10 MB of 60 files are transferring to HDFS in one second. We are trying to optimize our code, but it is obvious that we are doing something very wrong.
For Hive table, we have 64 buckets.
In our topology, we have 1 Spout and 2 Bolts. Basically our Spout gets the CSV file, emits lines to first Bolt which is responsible for parsing the data then the Bolt emits to second Bolt which is responsible for HDFS process.
HDFS Spout;
HdfsSpout hdfsSpout = new HdfsSpout()
.withOutputFields(TextFileReader.defaultFields)
.setReaderType("text")
.setHdfsUri(hdfsUri)
.setSourceDir("/data/in")
.setArchiveDir("/data/done")
.setBadFilesDir("/data/bad")
.setClocksInSync(true) // NTP installed on all hosts
.setIgnoreSuffix("_COPYING_")
// do not begin reading file until it is completely copied to HDFS
.setMaxOutstanding(50_000);
Mapper;
DelimitedRecordHiveMapper mapper = new DelimitedRecordHiveMapper()

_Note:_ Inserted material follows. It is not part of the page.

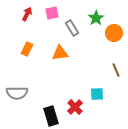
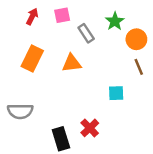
orange rectangle: (27, 49) -> (32, 58), size x1.5
brown line: (116, 70) -> (139, 67), moved
cyan square: (97, 94) -> (116, 93), moved

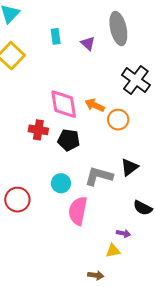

.withColumnFields(new Fields(TTDPIRecord.fieldsList))
.withPartitionFields(new Fields(TTDPIRecord.partitionFieldsList));
Hive Options;
HiveOptions hiveOptions = new HiveOptions(metaStoreURI, dbName, tblName, mapper)

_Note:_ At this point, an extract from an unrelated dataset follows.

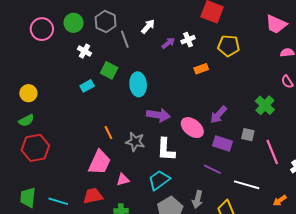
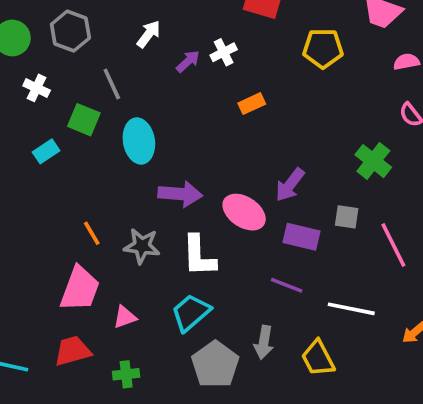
gray line: (125, 39) -> (112, 84), moved
yellow pentagon: (229, 46) -> (323, 48), moved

.withAutoCreatePartitions(true)
.withHeartBeatInterval(3)
.withCallTimeout(10_000) // default = 10.000
.withTxnsPerBatch(2)
.withBatchSize(50_000)
// doing below because its affecting storm metrics most likely
.withTickTupleInterval(1);
Config;
Config conf = new Config();
conf.setNumWorkers(6);
conf.setNumAckers(6);
conf.registerMetricsConsumer(LoggingMetricsConsumer.class);
Topology Builder;
TopologyBuilder builder = new TopologyBuilder();
builder.setSpout("hdfsSpout", hdfsSpout, 8);
builder.setBolt("recordParserBolt", recordParserBolt, 8).localOrShuffleGrouping("hdfsSpout");
builder.setBolt("hiveBolt", hiveBolt, 8).localOrShuffleGrouping("recordParserBolt");
We are not sure with the following Parameters;
in HDFS Spout; .setMaxOutstanding(50_000);
in Hive Spout Options; .withTxnsPerBatch(2) .withBatchSize(50_000) .withTickTupleInterval(1);
in Config; .setNumWorkers(6); .setNumAckers(6);
Parallelism in Spout and Bolt; We gave 8 for each.

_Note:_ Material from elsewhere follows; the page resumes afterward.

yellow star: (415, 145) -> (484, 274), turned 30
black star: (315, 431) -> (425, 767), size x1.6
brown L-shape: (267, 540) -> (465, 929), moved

What should be the values for those parameters? Thanks in advance.
Edit; Here is our test result for 10 mb of 100 csv files;
hdfsSpout Executors: 8 Complete Latency: 1834.209 ms
recordParserBolt Executors: 8 Complete Latency: 0.019 ms
hiveBolt Executors: 8 Complete Latency: 1092.624 ms
You are doing
conf.setNumWorkers(6);
which means you are only using 6 out of 8 machines only, you can set it to 8 to utilise all the hardware you have.Another parameter you can change is parallelism hint of your bolts which which means the initial number of executor (threads) of a component. You have given parallelism to only 8, you can increase this to 100/200 and see how performance varies.
You can go through this to understand how parallelism works in storm.
Can you also tell what is your config for max-spout-pending?